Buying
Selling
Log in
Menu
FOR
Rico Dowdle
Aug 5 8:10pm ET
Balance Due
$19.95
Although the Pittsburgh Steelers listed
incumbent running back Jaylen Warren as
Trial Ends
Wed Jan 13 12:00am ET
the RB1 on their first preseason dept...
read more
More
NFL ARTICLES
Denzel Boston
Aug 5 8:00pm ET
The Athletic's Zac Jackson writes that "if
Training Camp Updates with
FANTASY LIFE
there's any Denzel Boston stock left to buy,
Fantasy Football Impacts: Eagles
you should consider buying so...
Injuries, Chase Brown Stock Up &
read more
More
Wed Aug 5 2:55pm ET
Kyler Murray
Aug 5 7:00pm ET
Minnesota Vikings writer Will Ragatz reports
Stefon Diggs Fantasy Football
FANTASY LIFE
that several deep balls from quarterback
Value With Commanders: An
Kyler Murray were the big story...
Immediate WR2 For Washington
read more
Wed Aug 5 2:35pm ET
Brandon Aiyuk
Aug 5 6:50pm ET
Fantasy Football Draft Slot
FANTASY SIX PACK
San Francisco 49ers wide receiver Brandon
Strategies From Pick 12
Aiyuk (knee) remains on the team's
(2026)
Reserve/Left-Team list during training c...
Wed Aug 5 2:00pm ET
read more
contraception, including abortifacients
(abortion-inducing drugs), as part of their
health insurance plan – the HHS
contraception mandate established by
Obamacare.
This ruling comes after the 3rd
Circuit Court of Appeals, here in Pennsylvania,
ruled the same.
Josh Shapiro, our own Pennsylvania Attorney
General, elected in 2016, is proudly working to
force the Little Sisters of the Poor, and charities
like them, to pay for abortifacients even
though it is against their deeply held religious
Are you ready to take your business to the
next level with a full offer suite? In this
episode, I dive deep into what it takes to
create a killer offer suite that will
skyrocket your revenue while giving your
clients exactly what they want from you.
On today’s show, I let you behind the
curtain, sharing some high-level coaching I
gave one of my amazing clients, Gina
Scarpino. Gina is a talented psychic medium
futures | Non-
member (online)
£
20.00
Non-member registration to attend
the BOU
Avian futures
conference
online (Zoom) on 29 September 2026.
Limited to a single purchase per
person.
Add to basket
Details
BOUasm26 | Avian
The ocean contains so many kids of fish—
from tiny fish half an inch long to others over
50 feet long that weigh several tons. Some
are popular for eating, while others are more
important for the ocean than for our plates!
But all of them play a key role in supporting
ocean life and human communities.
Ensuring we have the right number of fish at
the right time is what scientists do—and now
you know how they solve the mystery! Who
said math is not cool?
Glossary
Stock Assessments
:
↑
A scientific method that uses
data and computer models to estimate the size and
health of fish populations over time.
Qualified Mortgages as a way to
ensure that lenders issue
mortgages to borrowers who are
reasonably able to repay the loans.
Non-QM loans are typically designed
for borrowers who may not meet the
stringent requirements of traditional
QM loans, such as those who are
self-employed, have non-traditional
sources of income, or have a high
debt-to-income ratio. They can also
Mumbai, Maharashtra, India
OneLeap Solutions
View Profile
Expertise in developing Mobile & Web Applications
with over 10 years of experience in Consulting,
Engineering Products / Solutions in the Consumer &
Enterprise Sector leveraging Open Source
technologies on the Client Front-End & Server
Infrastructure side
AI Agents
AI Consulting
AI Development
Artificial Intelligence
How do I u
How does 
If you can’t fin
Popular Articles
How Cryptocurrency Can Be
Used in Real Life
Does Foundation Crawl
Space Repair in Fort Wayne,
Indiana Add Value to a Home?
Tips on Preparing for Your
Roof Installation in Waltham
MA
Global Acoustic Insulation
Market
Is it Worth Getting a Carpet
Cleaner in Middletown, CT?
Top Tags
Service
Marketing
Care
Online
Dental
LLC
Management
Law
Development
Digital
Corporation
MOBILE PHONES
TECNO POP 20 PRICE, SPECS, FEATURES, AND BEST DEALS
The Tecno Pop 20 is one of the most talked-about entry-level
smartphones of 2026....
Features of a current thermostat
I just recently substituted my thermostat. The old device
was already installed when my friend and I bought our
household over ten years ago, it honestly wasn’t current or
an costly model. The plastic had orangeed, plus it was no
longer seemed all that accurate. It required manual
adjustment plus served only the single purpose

*****

> TO DO
In the listing above, find the line containing "Balance Due" and the line containing "contraception, including abortifacients", then repeat those two lines and everything between them exactly.

> SOLUTION FOR THIS EXERCISE
Balance Due
$19.95
Although the Pittsburgh Steelers listed
incumbent running back Jaylen Warren as
Trial Ends
Wed Jan 13 12:00am ET
the RB1 on their first preseason dept...
read more
More
NFL ARTICLES
Denzel Boston
Aug 5 8:00pm ET
The Athletic's Zac Jackson writes that "if
Training Camp Updates with
FANTASY LIFE
there's any Denzel Boston stock left to buy,
Fantasy Football Impacts: Eagles
you should consider buying so...
Injuries, Chase Brown Stock Up &
read more
More
Wed Aug 5 2:55pm ET
Kyler Murray
Aug 5 7:00pm ET
Minnesota Vikings writer Will Ragatz reports
Stefon Diggs Fantasy Football
FANTASY LIFE
that several deep balls from quarterback
Value With Commanders: An
Kyler Murray were the big story...
Immediate WR2 For Washington
read more
Wed Aug 5 2:35pm ET
Brandon Aiyuk
Aug 5 6:50pm ET
Fantasy Football Draft Slot
FANTASY SIX PACK
San Francisco 49ers wide receiver Brandon
Strategies From Pick 12
Aiyuk (knee) remains on the team's
(2026)
Reserve/Left-Team list during training c...
Wed Aug 5 2:00pm ET
read more
contraception, including abortifacients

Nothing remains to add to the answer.